Как всегда, все кончилось нападками на Марию-Анну, что слишком распустила внучку, разрешила не работать в поле, а позволила бегать, словно она и в самом деле бешеная, ежедневно в порт, в этот очаг «красной» заразы, рассадник вздорных идей. Ианн слышал, что некоторые рыбаки недавно привезли из Нанта велосипеды и осмеливаются въезжать через подъемный мост в Геранд не на лошадях, не в повозке, запряженной мулом, а на этих железках, которые раньше подсовывали себе под зад только французские туристы из Ла-Боля. Неужели Ианн знал, что на этом курорте ездят на велосипедах? Она об этом никому не говорила — и сейчас как завороженная вглядывалась в злые, налитые кровью глаза деда. А может, этот удивительный человек, который никогда ни о чем не рассказывал дома и считал, что все хорошее было только в прошлом, в далеком шуанском прошлом, знал и о Варшаве? Она робко спросила его об этом, а он, вероятно, почувствовал благоговейное восхищение в ее голосе, ибо перестал кричать и даже соблаговолил ответить:
— Он там был, экс-консул. И, как говорит доктор ле Дюк, а ему я могу верить, бежал оттуда. Хотя в то время его уже называли императором. Думаешь, ты сильнее его? Легче перенесешь страшные морозы у этих… этих славян?

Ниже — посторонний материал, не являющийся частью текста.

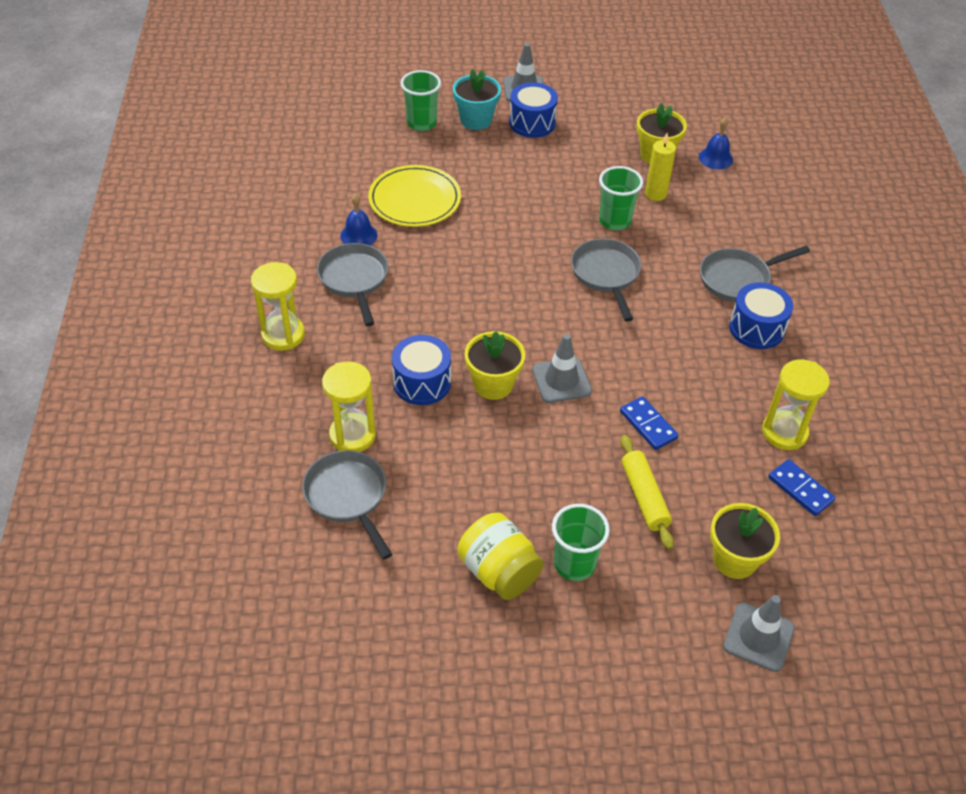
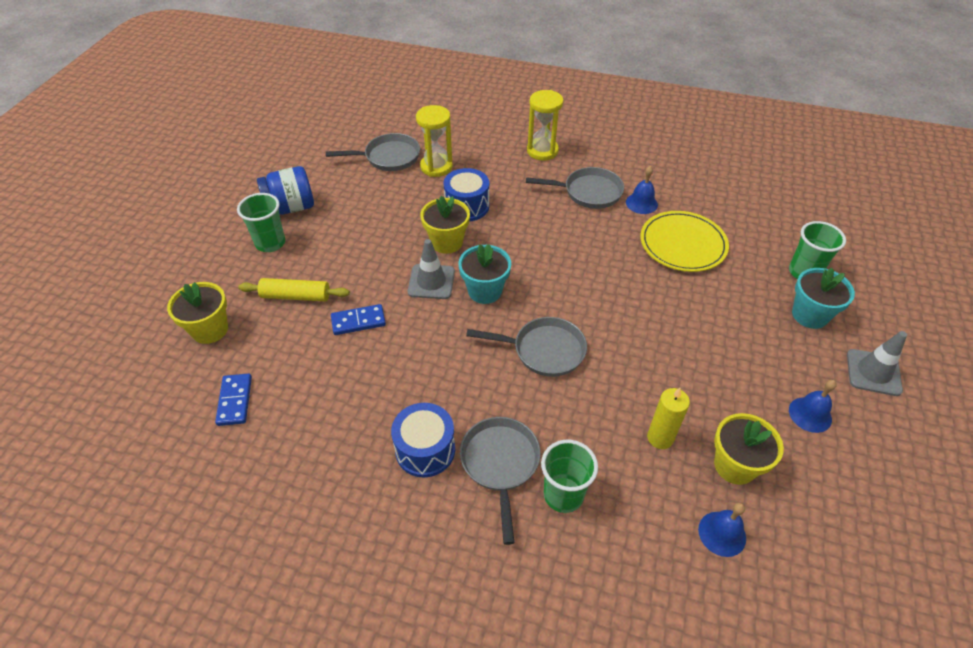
camera: 110 degrees right, 0 degrees up
(499, 571) = (291, 208): yellow jar -> blue jar
(532, 123) = (804, 361): blue drum -> none
(553, 333) = (485, 291): none -> turquoise flower pot
(585, 120) = (810, 414): none -> blue bell
(615, 221) = (621, 383): green cup -> green cup (563, 495)
(758, 637) = (146, 319): grey traffic cone -> none
(784, 432) = (295, 416): yellow hourglass -> none
(800, 489) = (235, 401): blue domino -> blue domino turned 75 degrees counterclockwise

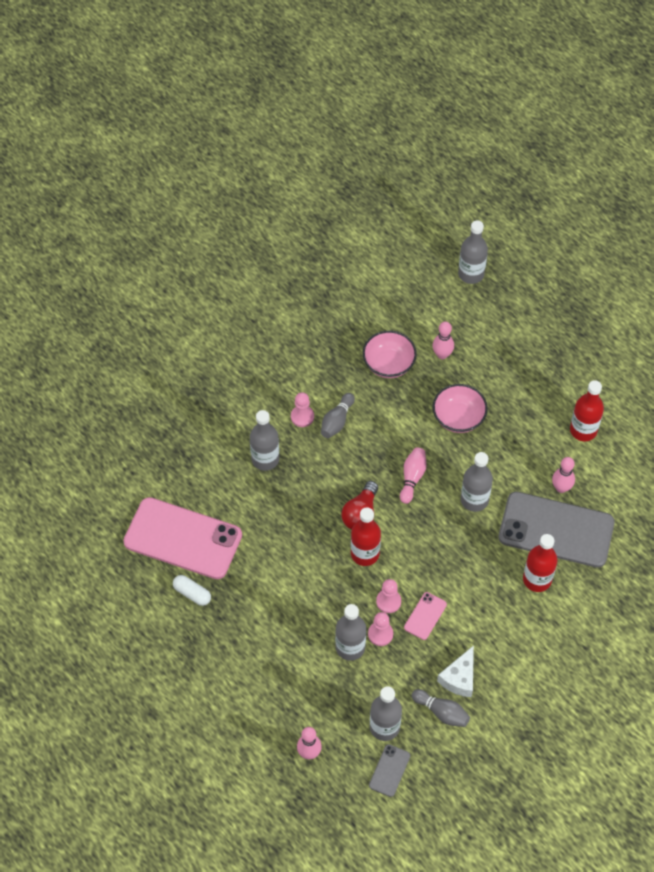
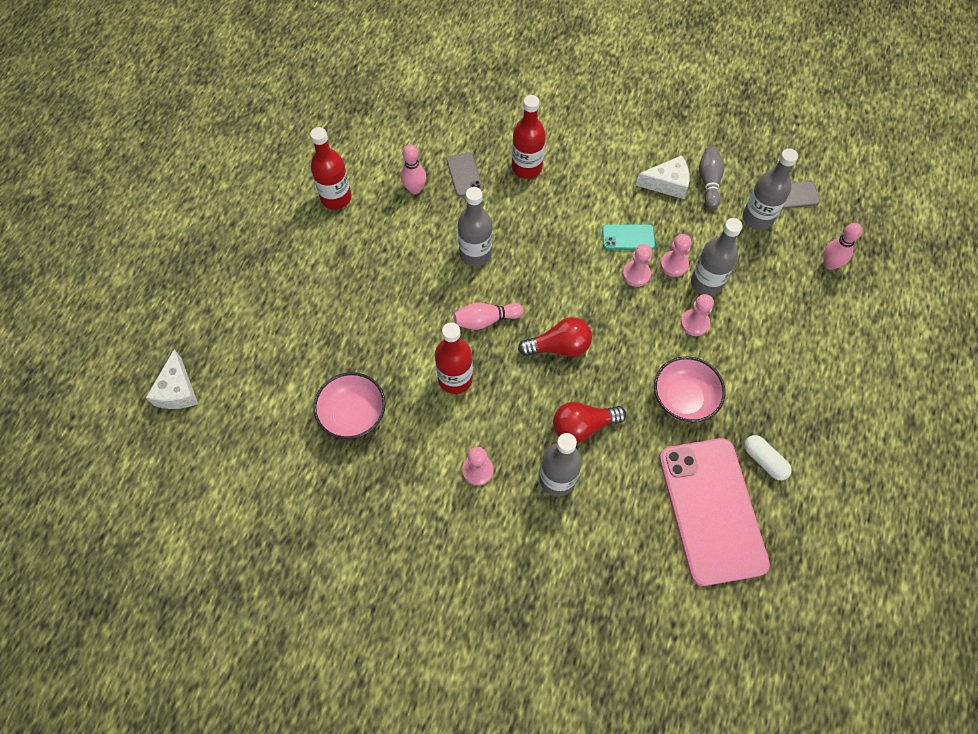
camera: 120 degrees left, 5 degrees up
(192, 593) = (764, 460): white capsule -> white capsule turned 45 degrees counterclockwise
(291, 495) = (583, 426): none -> red light bulb
(322, 616) = (694, 323): none -> pink pawn
(337, 421) = (461, 430): grey bowling pin -> none
(365, 554) = (601, 320): red bottle -> red bottle (455, 379)
(425, 616) = (628, 237): pink phone -> turquoise phone
(442, 354) = (310, 366): pink bowling pin -> none
(458, 418) = (385, 312): pink bowl -> pink bowl (683, 399)
(471, 274) = (177, 390): grey bottle -> white cheese
(556, 530) = (464, 174): grey phone -> grey phone, size x0.42

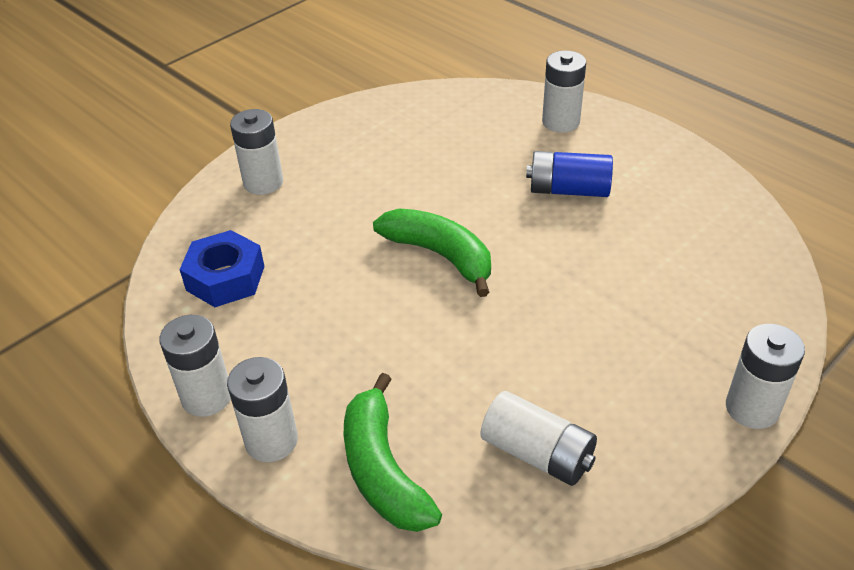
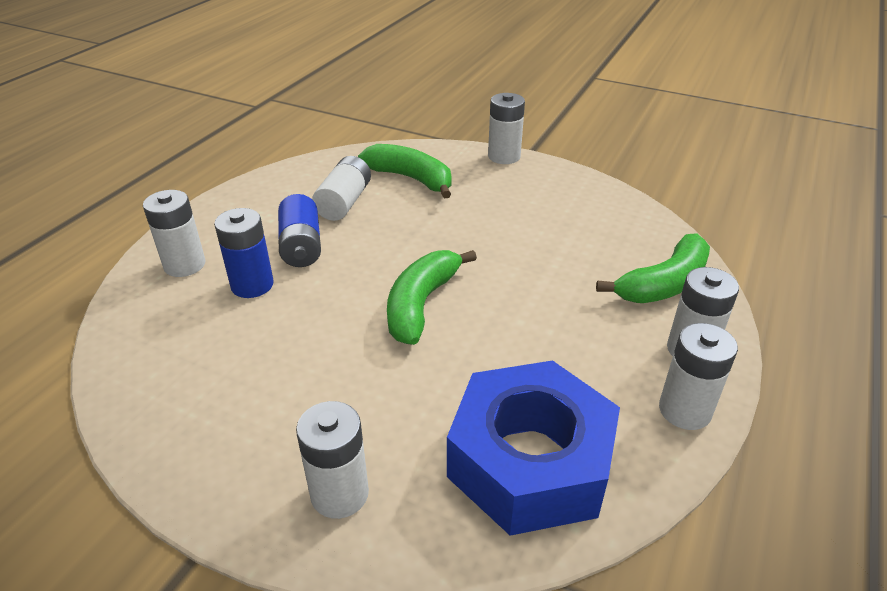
camera: 110 degrees left, 5 degrees down
(225, 278) = (529, 461): blue nut -> blue nut, size x1.71
(514, 157) = (252, 285): none -> blue battery
(537, 453) = (596, 223): white battery -> white battery (344, 202)
(697, 293) = (411, 179): none -> green banana

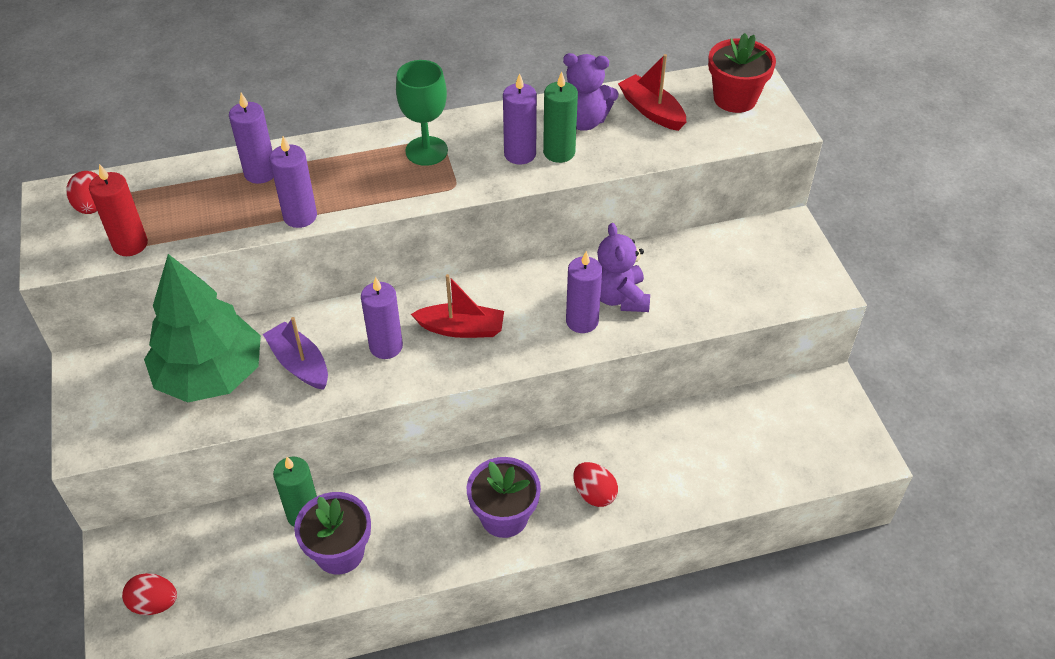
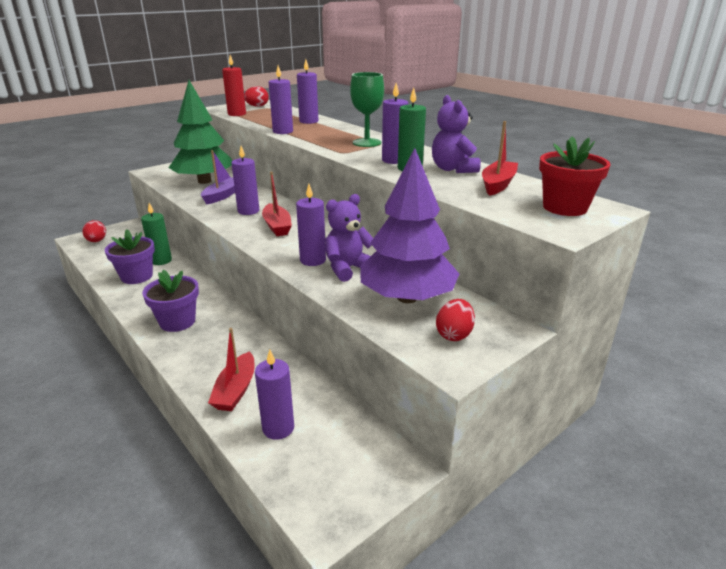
camera: 65 degrees right, 20 degrees down
(594, 494) = (209, 353): red egg -> red egg (454, 334)
(675, 482) = (236, 390): none -> red boat
(704, 274) = (407, 297): none -> purple tree
(748, 460) = (278, 428): none -> purple candle

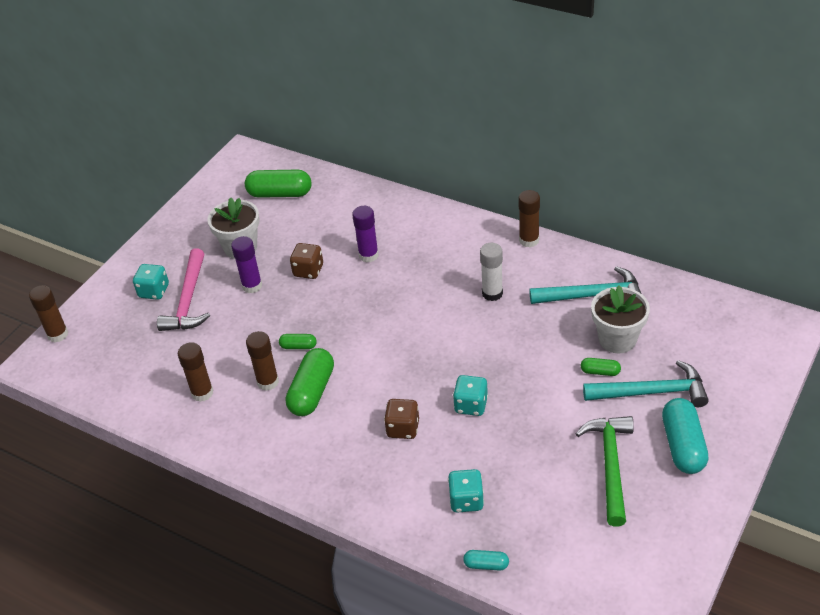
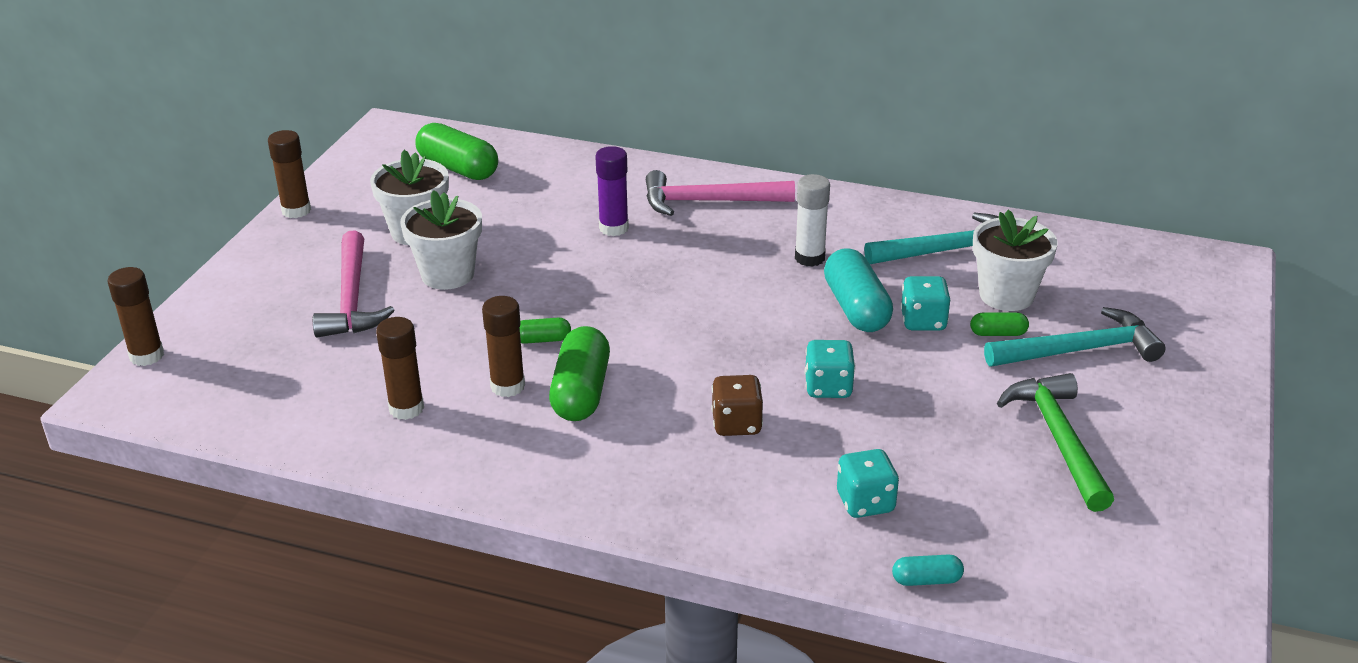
camera: 15 degrees left, 10 degrees down
(154, 291) = (293, 292): turquoise dice -> turquoise dice (923, 321)
(252, 286) = (447, 274): purple glue stick -> white flower pot
(280, 193) = (458, 168): green capsule -> green capsule turned 45 degrees clockwise
(308, 271) = (529, 251): brown dice -> none
(437, 237) = (707, 201): none -> pink hammer
(529, 240) = (838, 197): brown glue stick -> brown glue stick (296, 210)
(683, 445) = (1150, 407): turquoise capsule -> turquoise capsule (856, 308)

Тогда впервые Анна услышала это пренебрежительное слово. Название как название. Но это «ces Slaves» прозвучало как свист кнута. С таким же точно оттенком презрения Ианн ле Бон из древнего кельтского племени, испокон веков бретонского Арморика, говорил о Первой республике, о генерале Бонапарте и о «красных» из всех приморских портов. Потом, совсем в других обстоятельствах, такое же презрение она чувствовала в разговорах с другими людьми, истинными французами. А может, она и в самом деле вернется оттуда калекой или ее сожрет зубр? Девочка призналась в своих опасениях тетке, и та, хотя вначале и посмеялась, потом просто кипела от злости. Никогда еще Анна-Мария не видела ее в такой ярости. Кристин почти кричала:
— Что за темнота! И подумать только: двадцатый век! И весь этот Геранд со своими шестисотлетними стенами, да и фермы тоже, до сих пор живет так, словно здесь все еще существует феодальное баронство. Святой боже! Так ведь эти люди просто сумасшедшие, сумасшедшие! Они бросаются на всякого чужого и кусают его! Кусают, как бешеные собаки!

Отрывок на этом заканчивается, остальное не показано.